Lines of data
-------------------------
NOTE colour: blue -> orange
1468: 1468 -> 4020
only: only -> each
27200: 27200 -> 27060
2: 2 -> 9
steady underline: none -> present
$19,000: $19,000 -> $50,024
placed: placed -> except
-------------------------
TO BE DONE: Swap every "placed" in the entries above for "positioned" and write out all the entries again with nothing else changed.

TASK OUTPUT:
NOTE colour: blue -> orange
1468: 1468 -> 4020
only: only -> each
27200: 27200 -> 27060
2: 2 -> 9
steady underline: none -> present
$19,000: $19,000 -> $50,024
positioned: positioned -> except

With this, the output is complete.